Before-and-after change records ▸
⁂

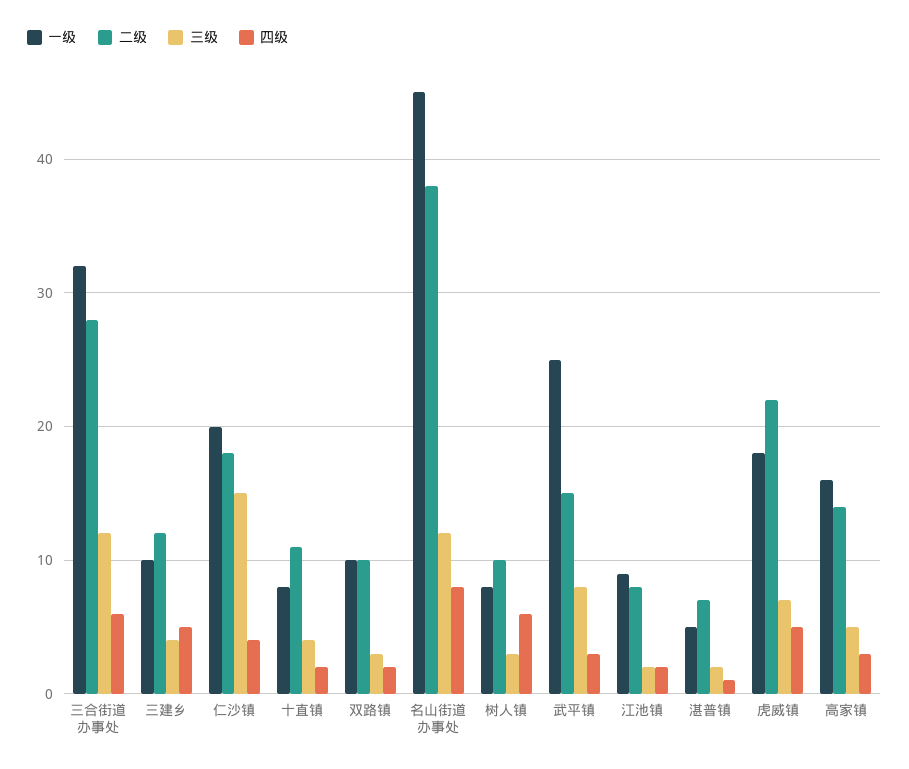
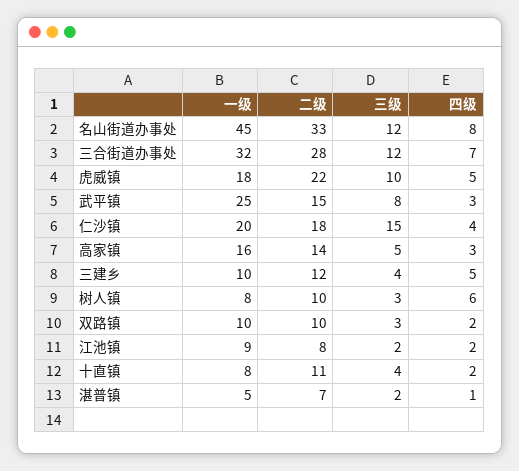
  {
    "一级": {
      "三合街道办事处": 32,
      "三建乡": 10,
      "仁沙镇": 20,
      "十直镇": 8,
      "双路镇": 10,
      "名山街道办事处": 45,
      "树人镇": 8,
      "武平镇": 25,
      "江池镇": 9,
      "湛普镇": 5,
      "虎威镇": 18,
      "高家镇": 16
    },
    "二级": {
      "三合街道办事处": 28,
      "三建乡": 12,
      "仁沙镇": 18,
      "十直镇": 11,
      "双路镇": 10,
-     "名山街道办事处": 38,
+     "名山街道办事处": 33,
      "树人镇": 10,
      "武平镇": 15,
      "江池镇": 8,
      "湛普镇": 7,
      "虎威镇": 22,
      "高家镇": 14
    },
    "三级": {
      "三合街道办事处": 12,
      "三建乡": 4,
      "仁沙镇": 15,
      "十直镇": 4,
      "双路镇": 3,
      "名山街道办事处": 12,
      "树人镇": 3,
      "武平镇": 8,
      "江池镇": 2,
      "湛普镇": 2,
-     "虎威镇": 7,
+     "虎威镇": 10,
      "高家镇": 5
    },
    "四级": {
-     "三合街道办事处": 6,
+     "三合街道办事处": 7,
      "三建乡": 5,
      "仁沙镇": 4,
      "十直镇": 2,
      "双路镇": 2,
      "名山街道办事处": 8,
      "树人镇": 6,
      "武平镇": 3,
      "江池镇": 2,
      "湛普镇": 1,
      "虎威镇": 5,
      "高家镇": 3
    }
  }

⁂

Problem details ▸
Set each line of the records down exactly, leaving every picture out.

Result for this task ▸
  {
    "一级": {
      "三合街道办事处": 32,
      "三建乡": 10,
      "仁沙镇": 20,
      "十直镇": 8,
      "双路镇": 10,
      "名山街道办事处": 45,
      "树人镇": 8,
      "武平镇": 25,
      "江池镇": 9,
      "湛普镇": 5,
      "虎威镇": 18,
      "高家镇": 16
    },
    "二级": {
      "三合街道办事处": 28,
      "三建乡": 12,
      "仁沙镇": 18,
      "十直镇": 11,
      "双路镇": 10,
-     "名山街道办事处": 38,
+     "名山街道办事处": 33,
      "树人镇": 10,
      "武平镇": 15,
      "江池镇": 8,
      "湛普镇": 7,
      "虎威镇": 22,
      "高家镇": 14
    },
    "三级": {
      "三合街道办事处": 12,
      "三建乡": 4,
      "仁沙镇": 15,
      "十直镇": 4,
      "双路镇": 3,
      "名山街道办事处": 12,
      "树人镇": 3,
      "武平镇": 8,
      "江池镇": 2,
      "湛普镇": 2,
-     "虎威镇": 7,
+     "虎威镇": 10,
      "高家镇": 5
    },
    "四级": {
-     "三合街道办事处": 6,
+     "三合街道办事处": 7,
      "三建乡": 5,
      "仁沙镇": 4,
      "十直镇": 2,
      "双路镇": 2,
      "名山街道办事处": 8,
      "树人镇": 6,
      "武平镇": 3,
      "江池镇": 2,
      "湛普镇": 1,
      "虎威镇": 5,
      "高家镇": 3
    }
  }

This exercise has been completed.